Luego nos dirigimos al Surf House, cada uno en su coche. Se hallaba situado a orillas del mar, en el límite de la ciudad. Era un hotel en cuyos jardines españoles se alzaban cabañas de cien dólares al día. Las terrazas frente al edificio principal descendían hacia la playa privada, en anchos peldaños verdes. Los yates y las lanchas se balanceaban en los embarcaderos. En mar abierto, más allá del curvo promontorio que daba su nombre a Pacific Point, las velas blancas se inclinaban contra un bajo muro de niebla gris.
El recepcionista, con su traje de la Ivy League, nos atendió con suma cortesía, pero no había estado trabajando allí el sábado que nos interesaba. El turno lo había hecho un sustituto de verano, un muchacho universitario, que había regresado a su universidad en el Este. El actual, lamentaba decirlo, no sabía nada acerca del barbudo visitante de la señora Kincaid.
—Me gustaría hablar con el fotógrafo del hotel. ¿Anda por ahí, hoy?
—Sí, señor. Creo que está en las inmediaciones de la piscina.
Le encontramos. Era un hombre delgado y vivaz, de cuyo cuello pendía una cámara fotográfica pesada como un albatros. En medio de los coloridos trajes de playa y de baño, sus oscuras ropas hacían que pareciera un empresario de pompas fúnebres. Estaba tomando algunas fotografías candorosas a una mujer de mediana edad, la cual vestía un bikini que no le sentaba en absoluto.
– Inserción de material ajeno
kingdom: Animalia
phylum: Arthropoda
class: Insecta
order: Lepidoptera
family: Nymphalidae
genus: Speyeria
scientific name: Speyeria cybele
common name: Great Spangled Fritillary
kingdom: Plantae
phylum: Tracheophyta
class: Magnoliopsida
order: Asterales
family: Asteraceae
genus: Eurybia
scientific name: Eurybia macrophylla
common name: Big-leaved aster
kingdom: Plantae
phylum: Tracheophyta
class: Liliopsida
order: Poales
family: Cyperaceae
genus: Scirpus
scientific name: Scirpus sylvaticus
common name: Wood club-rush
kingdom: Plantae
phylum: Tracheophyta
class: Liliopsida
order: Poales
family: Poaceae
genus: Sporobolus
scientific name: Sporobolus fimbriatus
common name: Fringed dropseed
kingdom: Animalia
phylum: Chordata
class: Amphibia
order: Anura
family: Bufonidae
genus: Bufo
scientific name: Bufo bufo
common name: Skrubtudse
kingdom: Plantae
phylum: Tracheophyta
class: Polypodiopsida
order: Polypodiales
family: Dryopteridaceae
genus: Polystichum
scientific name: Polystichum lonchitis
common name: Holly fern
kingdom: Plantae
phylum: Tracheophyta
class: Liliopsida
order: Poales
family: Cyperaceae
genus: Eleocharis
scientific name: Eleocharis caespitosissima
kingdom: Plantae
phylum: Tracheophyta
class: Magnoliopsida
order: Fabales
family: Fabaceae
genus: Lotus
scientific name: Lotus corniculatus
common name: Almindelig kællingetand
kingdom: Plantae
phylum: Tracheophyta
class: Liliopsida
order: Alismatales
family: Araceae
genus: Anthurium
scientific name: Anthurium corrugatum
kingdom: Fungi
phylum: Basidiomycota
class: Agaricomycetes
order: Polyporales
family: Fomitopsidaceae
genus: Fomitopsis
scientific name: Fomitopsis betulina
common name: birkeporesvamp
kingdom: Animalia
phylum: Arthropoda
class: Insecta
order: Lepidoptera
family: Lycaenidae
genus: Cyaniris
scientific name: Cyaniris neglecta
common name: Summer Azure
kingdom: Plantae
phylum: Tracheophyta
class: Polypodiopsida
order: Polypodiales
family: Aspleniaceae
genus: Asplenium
Su ombligo miraba la cámara como el agujero de un calcetín.
Una vez que hubo terminado su espantoso trabajo, el hombre se volvió a Alex con una sonrisa.
—¡Hola! ¿Cómo está su mujer?
—No la he visto recientemente —contestó el muchacho con mal humor.
—¿No estaban pasando aquí su luna de miel hace un par de semanas? ¿No les tomé una fotografía?
Alex no contestó. Contemplaba a los ociosos que se hallaban junto a la piscina, como si fuera un fantasma que tratara de recordar qué sensación producía el saberse humano.
—Nos gustaría tener algunas copias de la fotografía que usted tomó —le dije—. La señora Kincaid figura en la lista de personas desaparecidas y yo soy un detective privado. Me llamo Archer.
—Fargo. Simmy Fargo.
Me dio un leve apretón de manos y me obsequió con ese tipo de mirada propio de una cámara, cuando retiene la imagen de uno para la posteridad.
—¿En qué sentido figura en la lista de personas desaparecidas? —preguntó.
—No lo sabemos. Partió de aquí en un taxi, la tarde del dos de setiembre. Desde entonces, Kincaid no ha cesado de buscarla.
—Un asunto desagradable —comentó Fargo—. Supongo que desea las fotografías para que circulen. ¿Cuántas cree que serán necesarias?
—¿Tres docenas?
Lanzó un silbido y golpeó su frente estrecha y arrugada.
—Tengo por delante una semana llena de trabajo y ya se ha puesto en marcha. Hoy es viernes. Puedo hacerlas para el lunes, pero supongo que usted las quiere para ayer, ¿verdad?
—Hoy.
—Lo siento.
Se encogió de hombros de tal modo que su cámara se balanceó contra su pecho.
—Podría ser importante, Fargo. ¿Qué diría si le pidiéramos dos docenas para dentro de dos horas?
—Me gustaría ayudarle. Pero tengo que hacer mi trabajo.
Con lentitud, casi a despecho de su voluntad, se volvió y miró a Alex.
—Le diré lo que voy a hacer. Pediré a mi mujer que me ayude y tendrán las fotografías. Lo único que les ruego es que no me dejen plantado, como hizo el otro.
—¿Qué otro? —pregunté.
—Un tipo grande y barbudo. Me pidió una copia de la misma fotografía y nunca vino a buscarla. Si usted la quiere, puedo dársela.
Alex volvió en sí de su sombrío arrobamiento. Cogió a Fargo del brazo con ambas manos y le sacudió.
—Usted le vio —dijo—. ¿Quién es?
—Pensé que quizá usted le conociera —repuso Fargo, al tiempo que se desprendía de las manos de Alex y daba un paso atrás—. En realidad, me pareció que yo también le conocía. Podría jurar que le tomé una fotografía alguna vez. Pero no logro ubicar su cara. Veo demasiadas.
—¿Le dio su nombre?
—Tuvo que hacerlo. Nunca acepto pedidos anónimos. Veré si puedo encontrarlo, ¿eh?
Le seguimos hasta el hotel y, a través de un laberinto de pasillos, llegamos a su desordenada oficina sin ventanas. Telefoneó a su mujer, luego revolvió un montón de papeles que cubrían su escritorio y sacó de entre ellos un sobre de fotografías. Dentro, entre dos hojas de papel encarrujado, había una fotografía satinada de los recién casados. En el sobre, Fargo había escrito con lápiz: «Chuck Begley, Wine Cellar».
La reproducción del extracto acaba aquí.